━━━━━ Study material ━━━━━

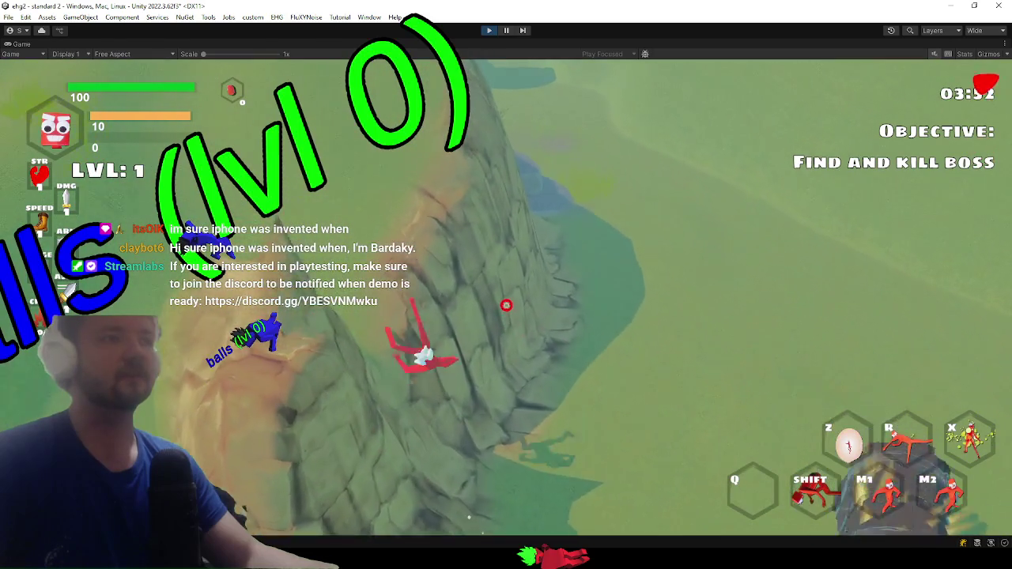
key("a")
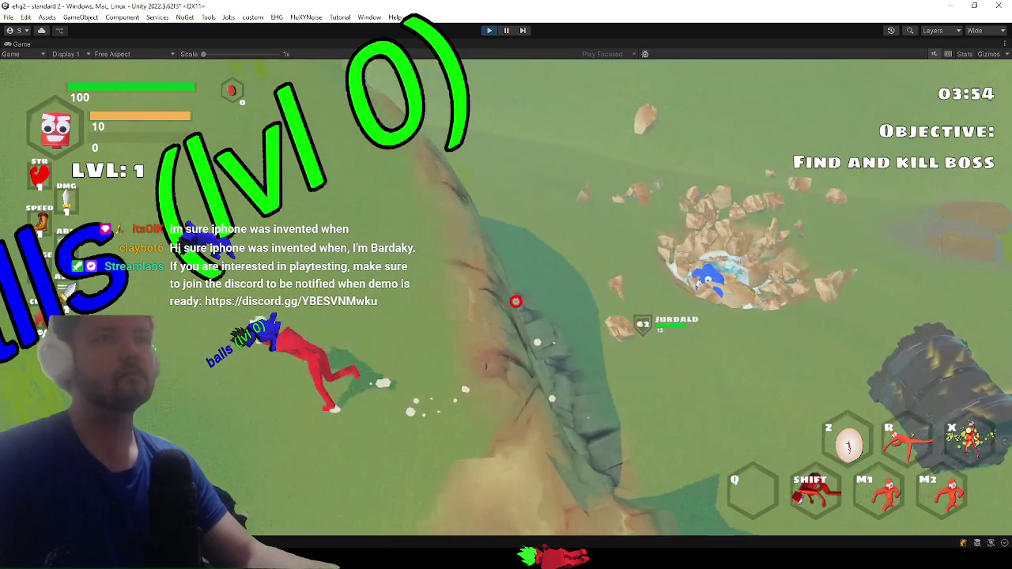
key("a")
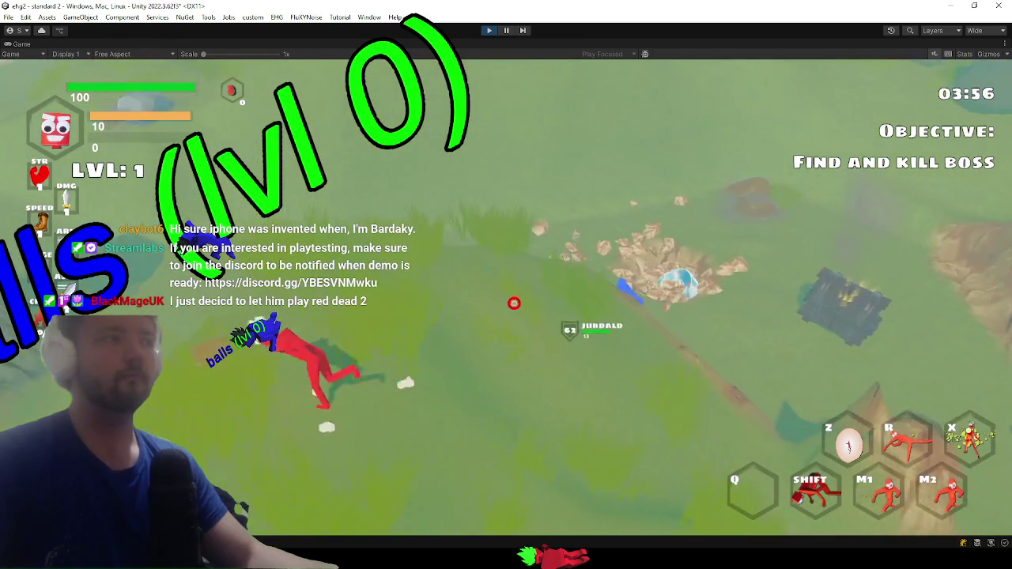
- Run away from the boss's debris across the slope toward the valley and dive forward
key("w")
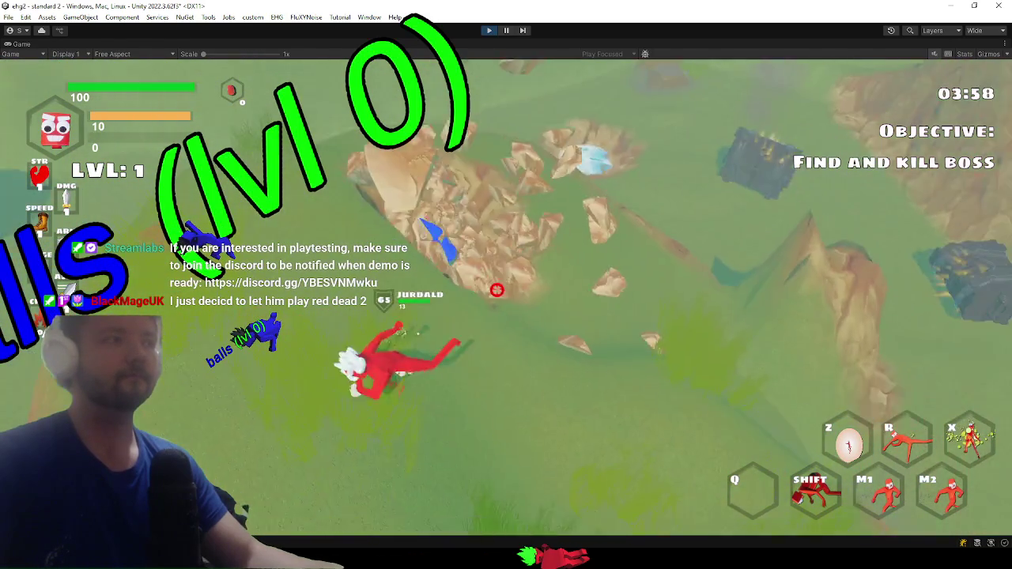
key("w")
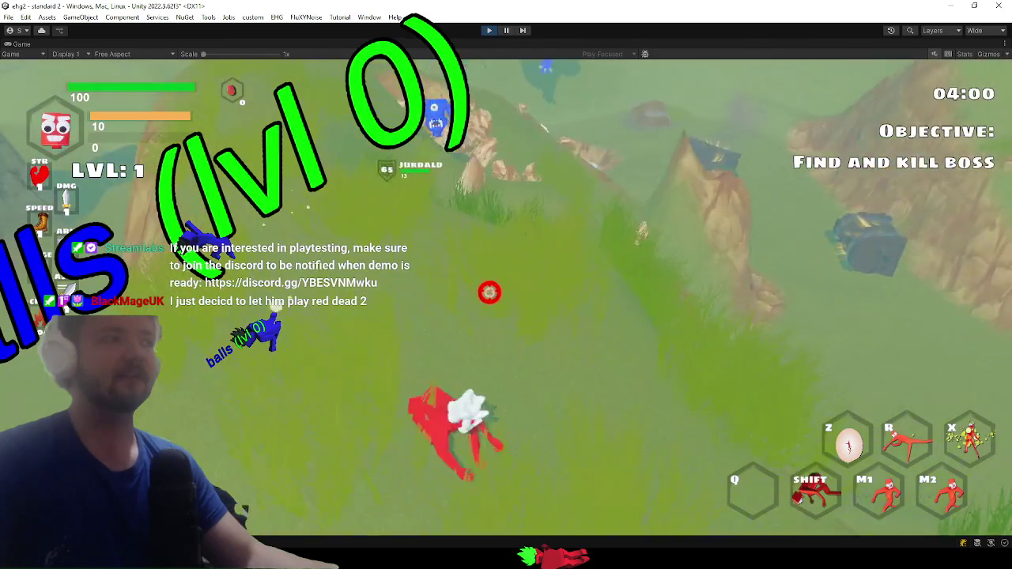
key("w")
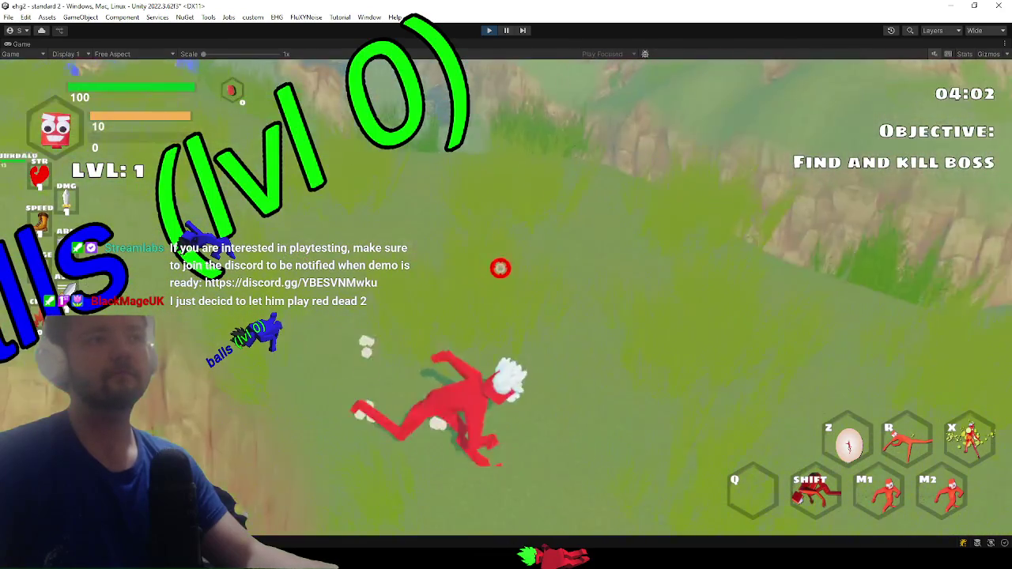
key("w")
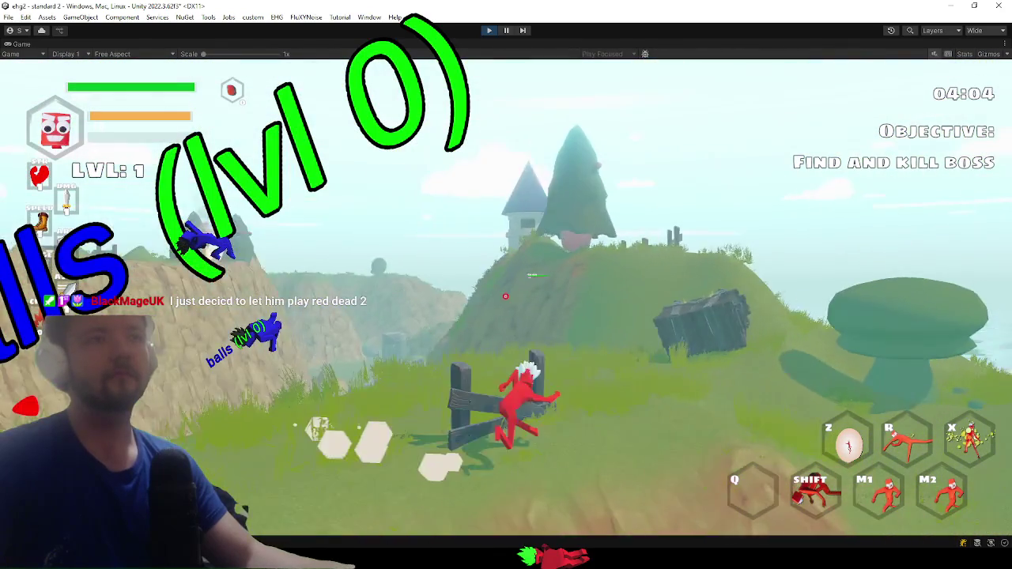
key("w")
key("shift")
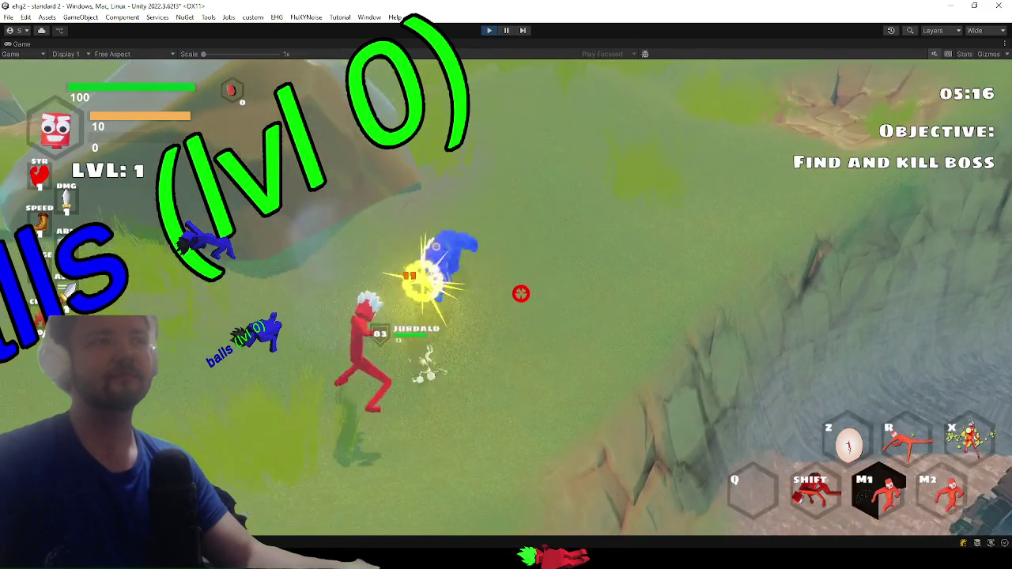
- Reach the chest, equip the new ability from its loot grid, and close the panel
key("w")
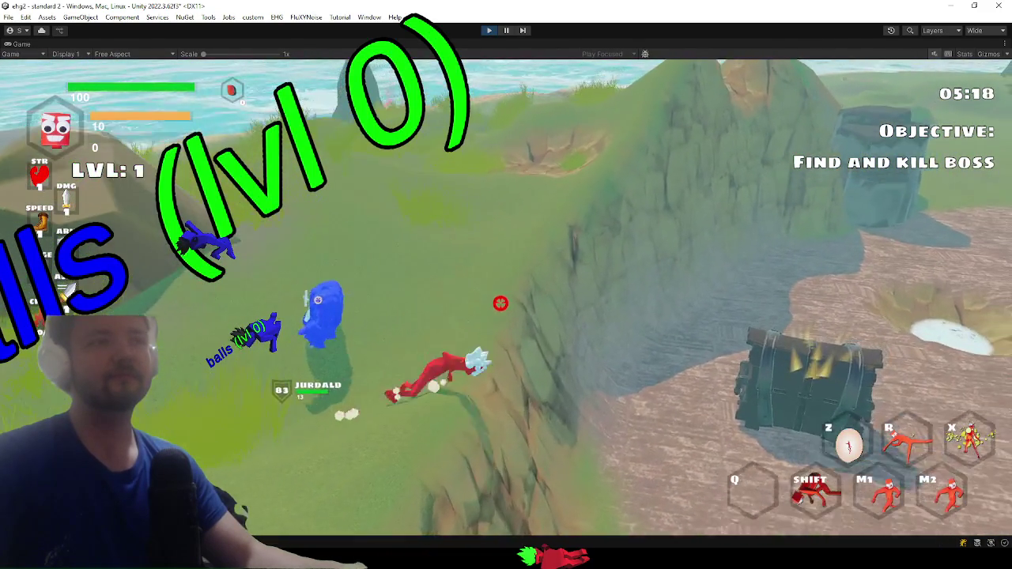
key("w")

━━━━━

What needs to be done.
Restate word for word the lines from the one with "- Run away from" to the end of the material, both included. Do not include the pictures.

Your response.
- Run away from the boss's debris across the slope toward the valley and dive forward
key("w")
key("w")
key("w")
key("w")
key("w")
key("shift")
- Reach the chest, equip the new ability from its loot grid, and close the panel
key("w")
key("w")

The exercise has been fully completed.